Start of EXERCISE MATERIAL

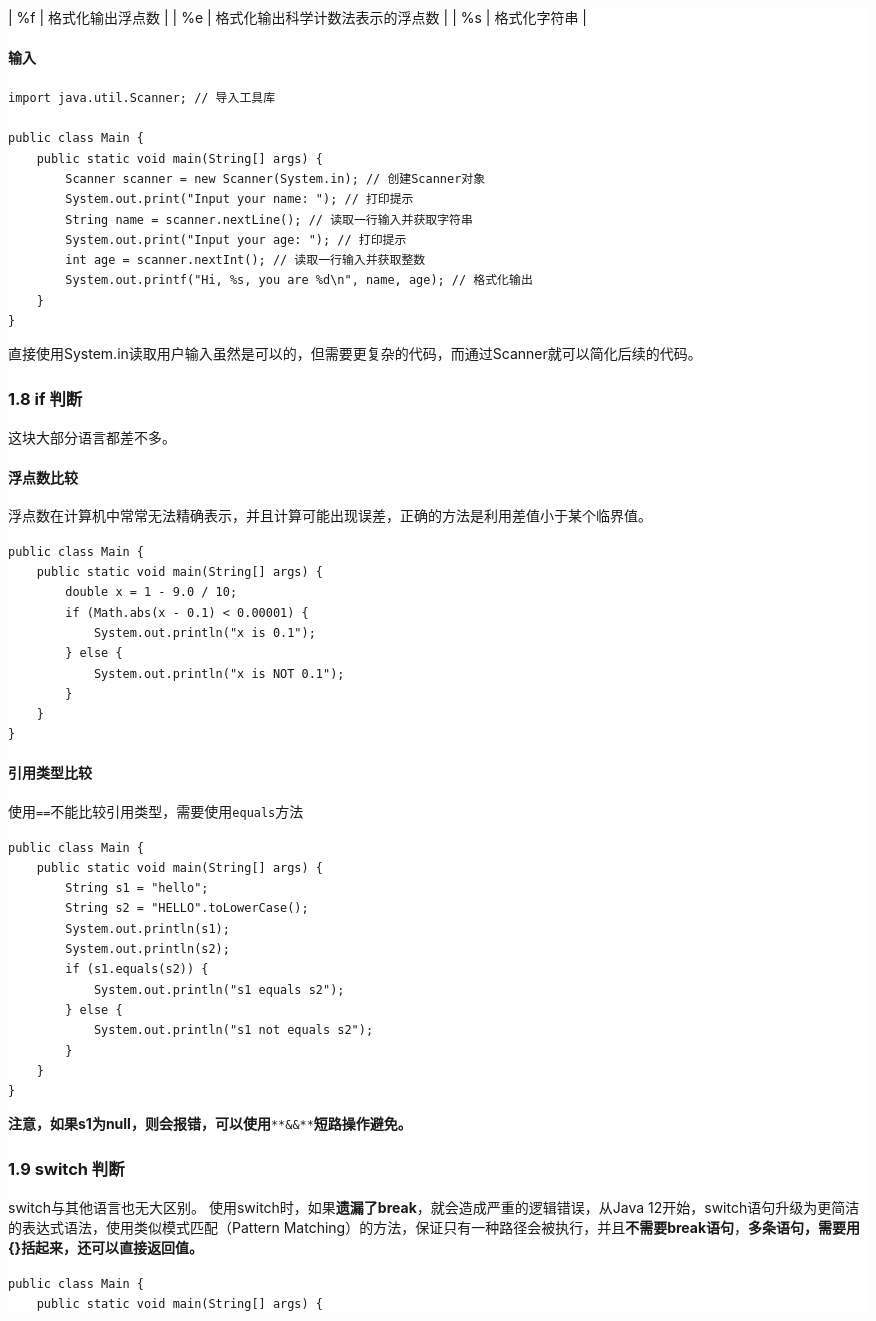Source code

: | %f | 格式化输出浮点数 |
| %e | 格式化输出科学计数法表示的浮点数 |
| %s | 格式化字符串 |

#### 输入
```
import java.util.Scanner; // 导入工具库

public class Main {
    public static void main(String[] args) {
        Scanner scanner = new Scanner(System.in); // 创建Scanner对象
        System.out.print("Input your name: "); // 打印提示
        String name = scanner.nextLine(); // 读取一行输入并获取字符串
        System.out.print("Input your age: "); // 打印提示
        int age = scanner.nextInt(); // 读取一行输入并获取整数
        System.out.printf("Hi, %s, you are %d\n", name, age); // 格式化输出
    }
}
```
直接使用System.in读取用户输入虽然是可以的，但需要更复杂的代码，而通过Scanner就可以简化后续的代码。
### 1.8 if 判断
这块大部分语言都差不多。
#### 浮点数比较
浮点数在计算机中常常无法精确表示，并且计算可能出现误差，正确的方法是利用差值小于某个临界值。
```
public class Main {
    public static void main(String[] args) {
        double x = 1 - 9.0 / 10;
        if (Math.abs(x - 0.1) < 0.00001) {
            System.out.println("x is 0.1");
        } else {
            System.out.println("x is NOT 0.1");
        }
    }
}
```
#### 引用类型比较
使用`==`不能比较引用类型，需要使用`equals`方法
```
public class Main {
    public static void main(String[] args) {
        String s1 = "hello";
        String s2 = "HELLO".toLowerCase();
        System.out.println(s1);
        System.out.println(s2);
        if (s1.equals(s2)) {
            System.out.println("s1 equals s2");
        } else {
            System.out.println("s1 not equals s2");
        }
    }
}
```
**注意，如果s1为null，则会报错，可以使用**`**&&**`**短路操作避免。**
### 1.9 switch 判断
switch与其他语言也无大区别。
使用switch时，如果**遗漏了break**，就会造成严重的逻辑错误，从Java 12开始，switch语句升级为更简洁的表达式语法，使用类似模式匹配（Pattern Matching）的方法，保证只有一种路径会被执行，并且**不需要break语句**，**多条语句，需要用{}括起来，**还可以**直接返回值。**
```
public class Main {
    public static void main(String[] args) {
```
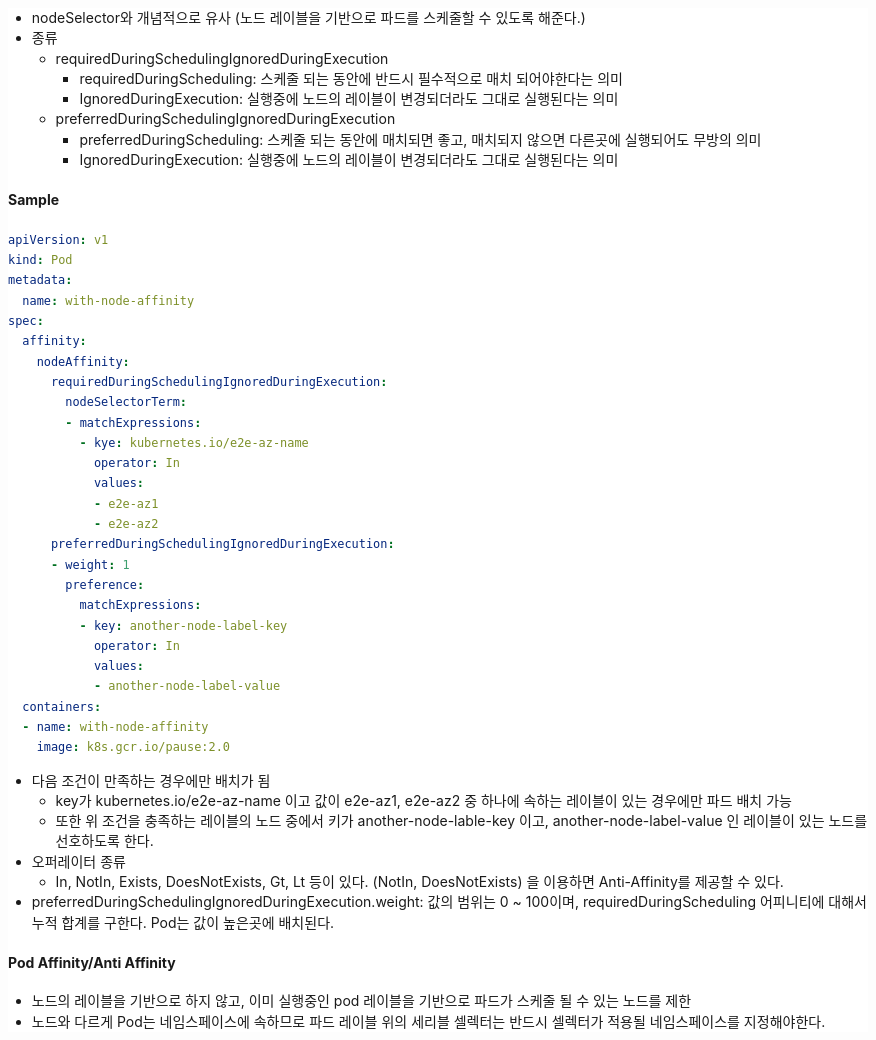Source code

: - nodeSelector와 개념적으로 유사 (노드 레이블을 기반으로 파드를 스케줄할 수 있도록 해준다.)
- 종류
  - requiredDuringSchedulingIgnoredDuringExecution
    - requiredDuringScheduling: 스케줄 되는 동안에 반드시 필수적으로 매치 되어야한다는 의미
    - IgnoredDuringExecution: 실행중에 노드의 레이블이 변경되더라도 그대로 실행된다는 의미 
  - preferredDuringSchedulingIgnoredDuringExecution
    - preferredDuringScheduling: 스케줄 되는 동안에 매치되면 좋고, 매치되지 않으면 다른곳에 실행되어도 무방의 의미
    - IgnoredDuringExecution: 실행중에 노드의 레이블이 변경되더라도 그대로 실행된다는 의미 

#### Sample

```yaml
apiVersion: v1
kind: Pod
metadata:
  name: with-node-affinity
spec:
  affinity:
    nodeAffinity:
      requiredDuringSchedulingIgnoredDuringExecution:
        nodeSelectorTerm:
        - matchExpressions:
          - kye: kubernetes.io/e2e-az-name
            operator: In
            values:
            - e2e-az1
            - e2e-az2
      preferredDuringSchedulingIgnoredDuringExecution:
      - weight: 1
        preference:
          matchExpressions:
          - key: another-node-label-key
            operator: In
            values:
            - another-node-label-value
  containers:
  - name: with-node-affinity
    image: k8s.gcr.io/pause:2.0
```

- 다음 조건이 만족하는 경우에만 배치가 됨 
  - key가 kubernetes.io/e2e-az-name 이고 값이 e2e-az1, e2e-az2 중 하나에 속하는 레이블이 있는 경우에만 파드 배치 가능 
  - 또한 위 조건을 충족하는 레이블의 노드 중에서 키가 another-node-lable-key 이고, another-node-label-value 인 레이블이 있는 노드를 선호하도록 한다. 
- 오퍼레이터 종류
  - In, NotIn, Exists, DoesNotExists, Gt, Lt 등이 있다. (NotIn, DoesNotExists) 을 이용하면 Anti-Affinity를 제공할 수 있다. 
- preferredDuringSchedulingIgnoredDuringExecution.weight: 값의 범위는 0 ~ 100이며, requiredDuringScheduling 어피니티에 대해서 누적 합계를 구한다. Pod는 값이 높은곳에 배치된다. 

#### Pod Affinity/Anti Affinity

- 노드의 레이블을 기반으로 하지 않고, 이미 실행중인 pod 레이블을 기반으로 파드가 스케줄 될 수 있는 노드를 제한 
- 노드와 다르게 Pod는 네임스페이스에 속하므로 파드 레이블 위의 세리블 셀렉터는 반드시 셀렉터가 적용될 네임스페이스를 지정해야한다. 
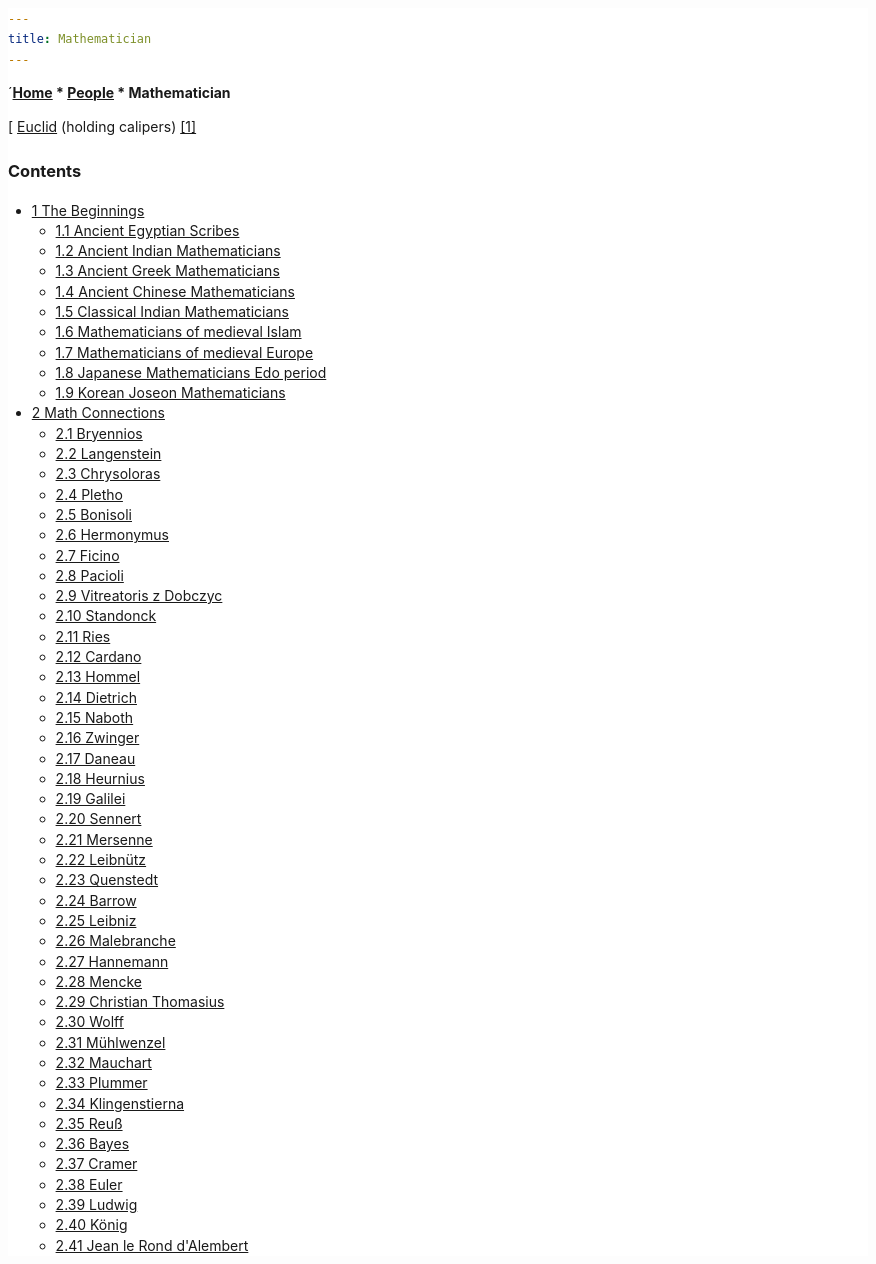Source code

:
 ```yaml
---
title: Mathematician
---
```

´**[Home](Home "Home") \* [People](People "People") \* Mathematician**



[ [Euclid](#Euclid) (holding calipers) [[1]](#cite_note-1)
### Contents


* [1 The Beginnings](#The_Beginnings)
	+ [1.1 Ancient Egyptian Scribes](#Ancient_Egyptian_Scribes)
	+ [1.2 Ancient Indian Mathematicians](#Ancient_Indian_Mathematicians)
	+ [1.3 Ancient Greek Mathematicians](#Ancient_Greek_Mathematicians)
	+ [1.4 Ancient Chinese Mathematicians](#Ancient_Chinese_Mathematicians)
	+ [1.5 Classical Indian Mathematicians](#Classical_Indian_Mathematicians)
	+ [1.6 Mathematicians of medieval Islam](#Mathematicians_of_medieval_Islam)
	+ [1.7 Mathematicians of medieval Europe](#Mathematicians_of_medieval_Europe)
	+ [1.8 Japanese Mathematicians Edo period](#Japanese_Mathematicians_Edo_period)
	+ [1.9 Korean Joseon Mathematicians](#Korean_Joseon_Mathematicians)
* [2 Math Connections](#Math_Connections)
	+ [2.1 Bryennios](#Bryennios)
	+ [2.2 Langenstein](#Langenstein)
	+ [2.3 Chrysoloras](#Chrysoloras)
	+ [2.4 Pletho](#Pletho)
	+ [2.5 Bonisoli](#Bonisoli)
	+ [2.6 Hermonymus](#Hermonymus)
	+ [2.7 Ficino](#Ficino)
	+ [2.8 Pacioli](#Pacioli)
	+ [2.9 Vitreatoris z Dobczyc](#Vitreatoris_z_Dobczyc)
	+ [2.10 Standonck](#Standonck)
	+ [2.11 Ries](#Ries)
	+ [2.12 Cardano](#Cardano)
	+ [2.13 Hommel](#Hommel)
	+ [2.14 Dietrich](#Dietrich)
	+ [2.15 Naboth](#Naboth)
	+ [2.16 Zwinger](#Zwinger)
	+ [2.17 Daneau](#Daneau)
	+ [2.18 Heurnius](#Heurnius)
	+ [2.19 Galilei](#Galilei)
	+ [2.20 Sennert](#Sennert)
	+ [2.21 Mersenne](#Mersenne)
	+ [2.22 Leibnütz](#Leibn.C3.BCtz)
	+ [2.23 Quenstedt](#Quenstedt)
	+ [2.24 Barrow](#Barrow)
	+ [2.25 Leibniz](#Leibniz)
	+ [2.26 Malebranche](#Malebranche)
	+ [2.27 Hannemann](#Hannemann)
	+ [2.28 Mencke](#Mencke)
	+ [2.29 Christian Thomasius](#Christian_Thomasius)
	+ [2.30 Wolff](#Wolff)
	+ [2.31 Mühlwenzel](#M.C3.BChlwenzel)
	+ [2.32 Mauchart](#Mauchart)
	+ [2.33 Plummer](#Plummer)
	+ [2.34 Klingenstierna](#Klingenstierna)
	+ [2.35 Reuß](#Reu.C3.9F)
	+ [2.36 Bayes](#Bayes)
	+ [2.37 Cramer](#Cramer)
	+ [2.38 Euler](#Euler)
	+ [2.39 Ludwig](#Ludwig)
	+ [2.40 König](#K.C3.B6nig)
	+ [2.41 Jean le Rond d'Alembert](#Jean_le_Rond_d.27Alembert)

End of EXERCISE MATERIAL

• TASK DIRECTIONS:
Which lines above contain the word "kubernetes"? Copy each of them.

• RESULT OF THE EXERCISE:
          - kye: kubernetes.io/e2e-az-name
  - key가 kubernetes.io/e2e-az-name 이고 값이 e2e-az1, e2e-az2 중 하나에 속하는 레이블이 있는 경우에만 파드 배치 가능 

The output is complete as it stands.